Here, we encounter two core problems with the pursuit of popularity for popularity’s sake. First, popularity and salience are not synonymous. In August, 4.3 million people voluntarily quit their jobs — decisions that were surely informed by a profound labor shortage that has driven wages and hourly earnings up dramatically. People may like the idea of a federal jobs guarantee, in theory, but that doesn’t mean they’re going to take advantage of the opportunity.

The second problem with measuring popularity by polling alone is that it ignores all the other metrics we have to gauge the currency of a particular policy. In the case of a federal jobs guarantee, following the polls alone would lead the uninformed observer to wonder why this idea — which has been retailed for decades and floated in legislation, but which never made it off the starting block — isn’t already part of the American social compact.

From President Franklin D. Roosevelt’s "economic bill of rights" to the 1978 Full Employment and Balanced Growth Act (aka the Humphrey-Hawkins Act) to the Green New Deal, a federally guaranteed occupation is a recurring progressive dream. According to a Center on Budget and Policy Priorities analysis, such a costly program would employ only about 10 million people in a nation with 123 million adults currently employed full time. It is not surprising that generations of elected Democrats empowered by their constituents to represent their interests have weighed the costs of their voters’ preferences against the expected rewards and determined that the demos shouldn’t always get what it wants.

“Doing things” via legislation is difficult by design.

Moreover, as NBC News policy editor Benjy Sarlin observed, popularity is dynamic. Sarlin noted that one of President Barack Obama’s least popular initiatives in his first term — a bailout of the overextended American automotive industry in 2009 — featured prominently in his 2012 re-election campaign and arguably kept the industrial Midwest in the Democratic camp. Indeed, the story of the auto bailout is instructive. The initiative passed the House in 2008 in the lame-duck session prior to Obama’s presidency and a Congress controlled by Democrats.
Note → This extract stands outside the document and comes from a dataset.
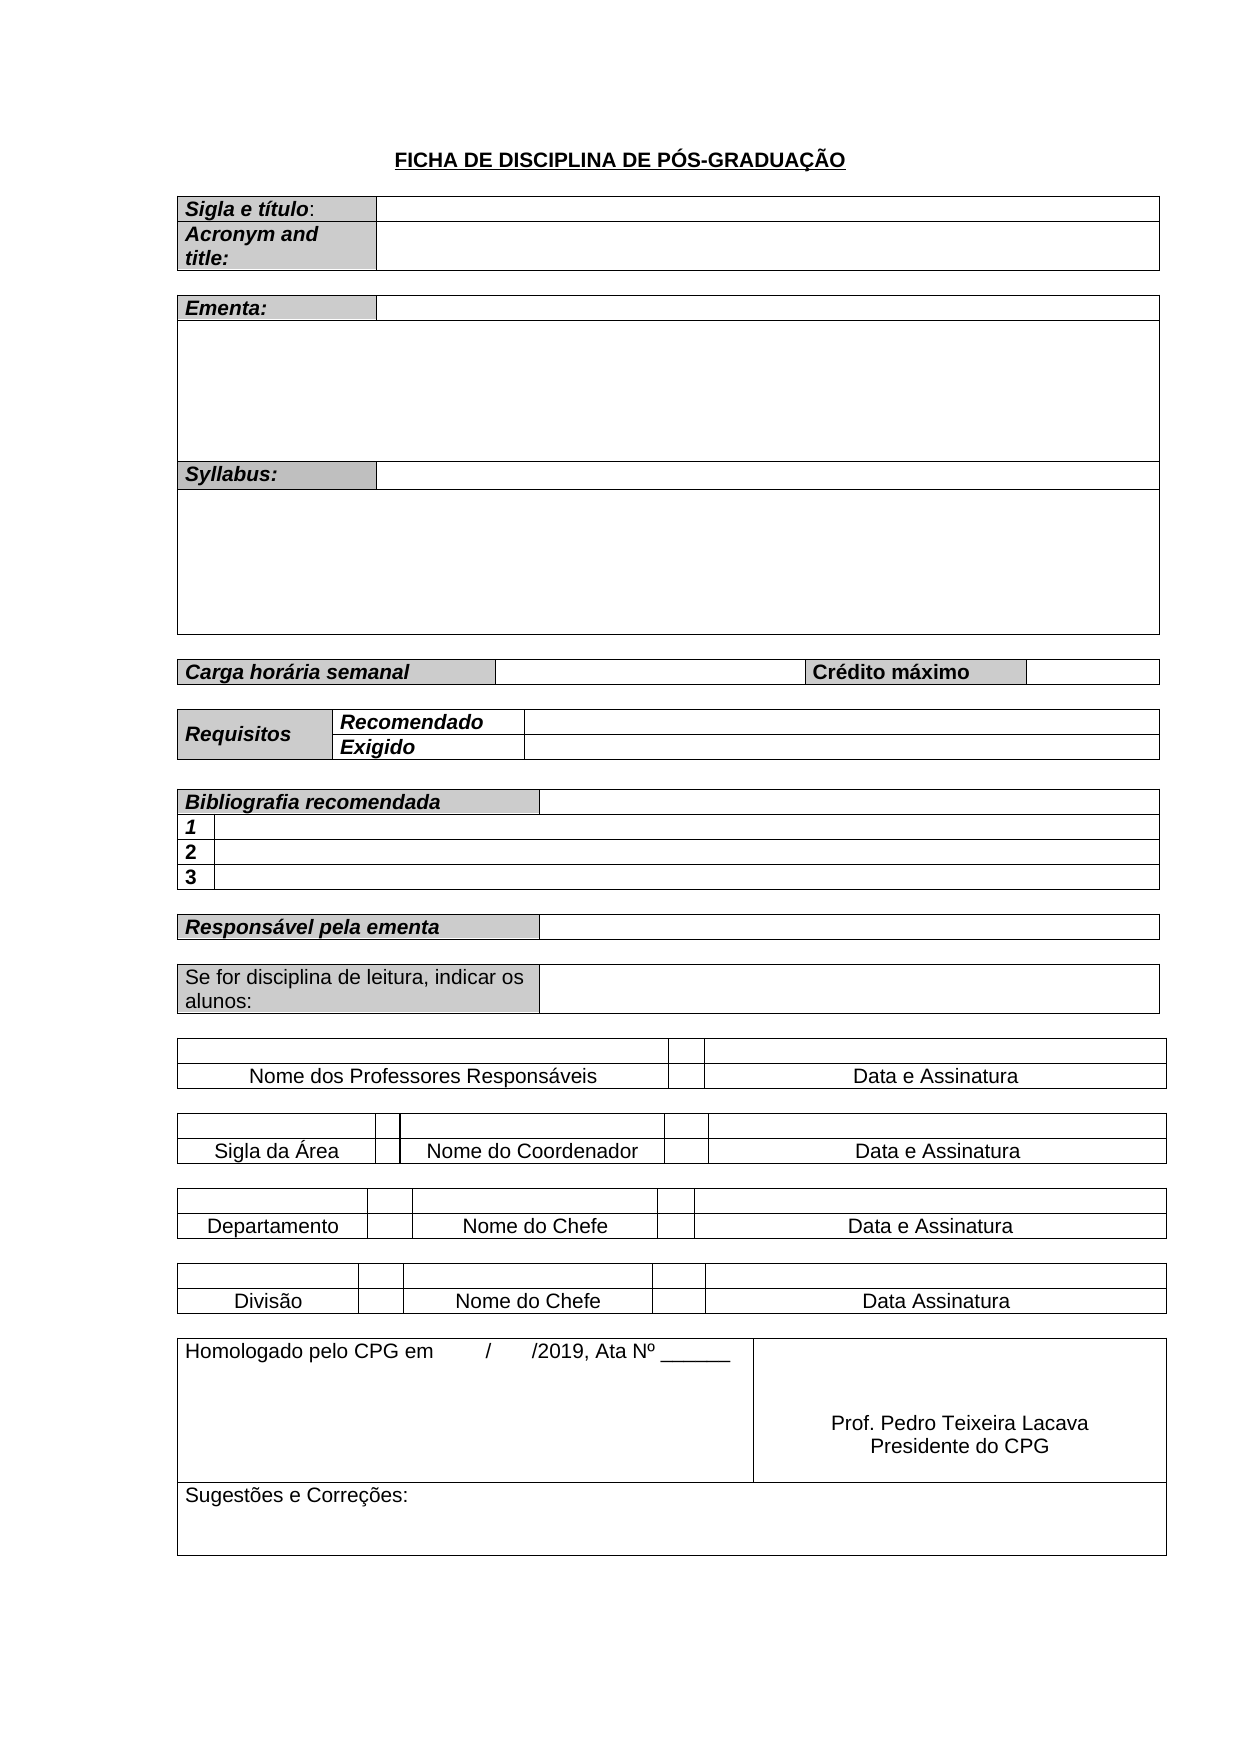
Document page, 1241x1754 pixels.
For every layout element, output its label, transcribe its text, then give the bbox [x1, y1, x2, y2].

But it only passed narrowly, and the Senate killed the measure. When it did become law, it was only as part of a broader relief package at the outset of the Great Recession, and it required substantial Democratic majorities in the House and Senate to pass it. In short, it took a liquidity and demand crisis and an undeniable mandate for Democratic politicians to get this done.
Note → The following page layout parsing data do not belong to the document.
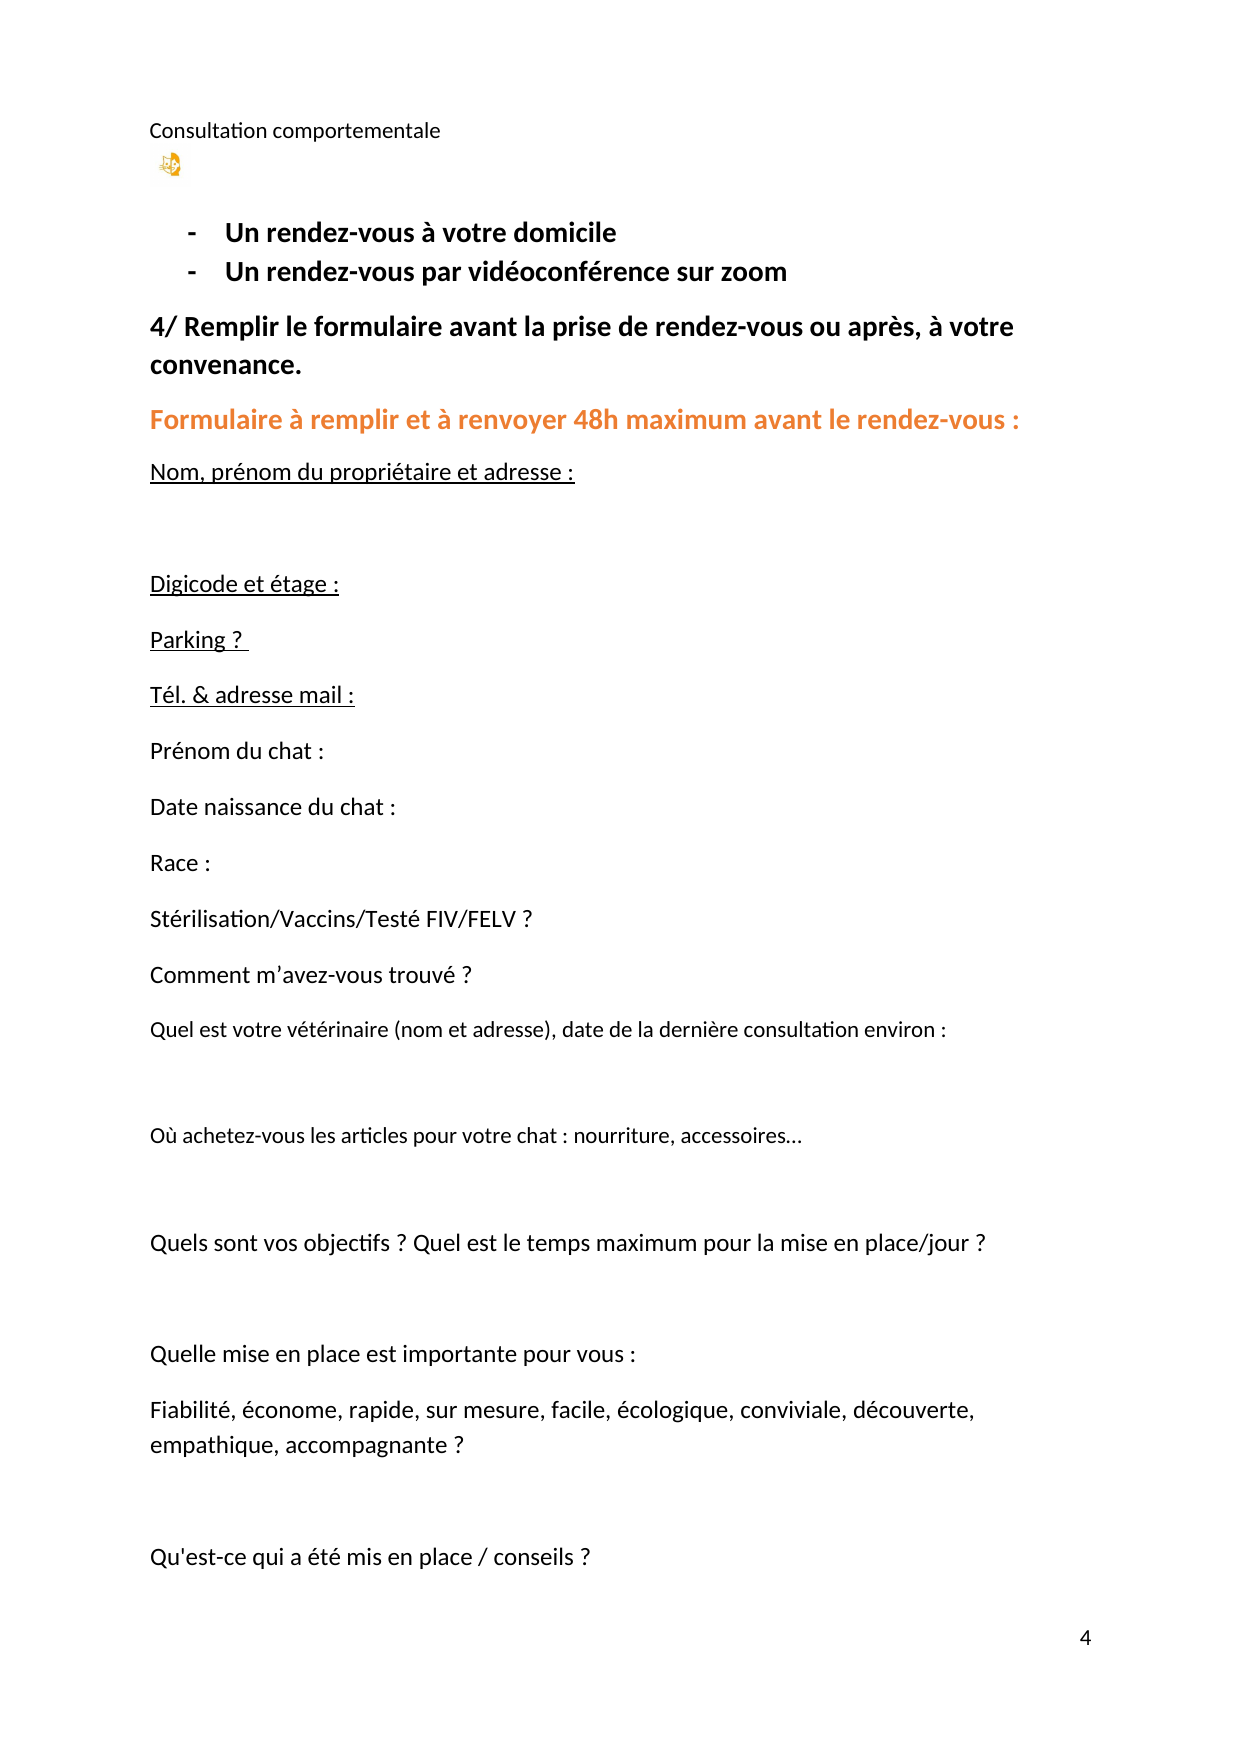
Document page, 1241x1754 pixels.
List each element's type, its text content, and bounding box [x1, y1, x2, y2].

text Où achetez-vous les articles pour votre chat : nourriture, accessoires… [150, 1121, 1090, 1149]
text Prénom du chat : [150, 736, 1090, 766]
text Parking ? [150, 624, 1090, 654]
list Un rendez-vous par vidéoconférence sur zoom [187, 253, 1090, 288]
text Quelle mise en place est importante pour vous : [150, 1338, 1090, 1369]
text Comment m’avez-vous trouvé ? [150, 959, 1090, 989]
text Quel est votre vétérinaire (nom et adresse), date de la dernière consultation environ : [150, 1015, 1090, 1043]
text Race : [150, 847, 1090, 878]
text Digicode et étage : [150, 568, 1090, 598]
text Qu'est-ce qui a été mis en place / conseils ? [150, 1541, 1090, 1571]
text Date naissance du chat : [150, 791, 1090, 822]
text Stérilisation/Vaccins/Testé FIV/FELV ? [150, 903, 1090, 933]
text 4/ Remplir le formulaire avant la prise de rendez-vous ou après, à votre convenance. [150, 308, 1090, 382]
text Fiabilité, économe, rapide, sur mesure, facile, écologique, conviviale, découverte, empathique, accompagnante ? [150, 1394, 1090, 1460]
text Nom, prénom du propriétaire et adresse : [150, 456, 1090, 487]
picture [150, 143, 192, 187]
text Tél. & adresse mail : [150, 680, 1090, 710]
text Quels sont vos objectifs ? Quel est le temps maximum pour la mise en place/jour ? [150, 1227, 1090, 1257]
text Formulaire à remplir et à renvoyer 48h maximum avant le rendez-vous : [150, 401, 1090, 437]
list Un rendez-vous à votre domicile [187, 214, 1090, 250]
Which brings us to the last problem facing the popularists: Popularity is just not enough to make activist desiderata manifest — not in the United States. “Doing things” via legislation is difficult by design. Popularity without exigency is not enough. What’s more, initiatives that are undeniably popular can become unpopular (see the latitude once afforded labor unions in law and jurisprudential precedent) and vice versa (see the Affordable Care Act). The public’s attitudes shift, sometimes as a reaction to complex societal phenomena but often in response to stimuli policy wonks would dismiss as superficial. To predicate your political strategy on popularity is to build a foundation on sand.

What Shor has right, and what his progressive opponents are deliberately refusing to comprehend, is that Democrats are better off without needlessly antagonizing the public. Wild-eyed theories that would replace police with social workers and functionally end the enforcement of U.S. immigration law in workplaces offend on an essential level. Reducing financial pressures on families by doling out largess from the public treasury sounds great, but not to the point that the public welcomes disincentives to work indefinitely. There’s a difference between being popular and principled. Voters can tell the difference, even if the Democratic intelligentsia cannot.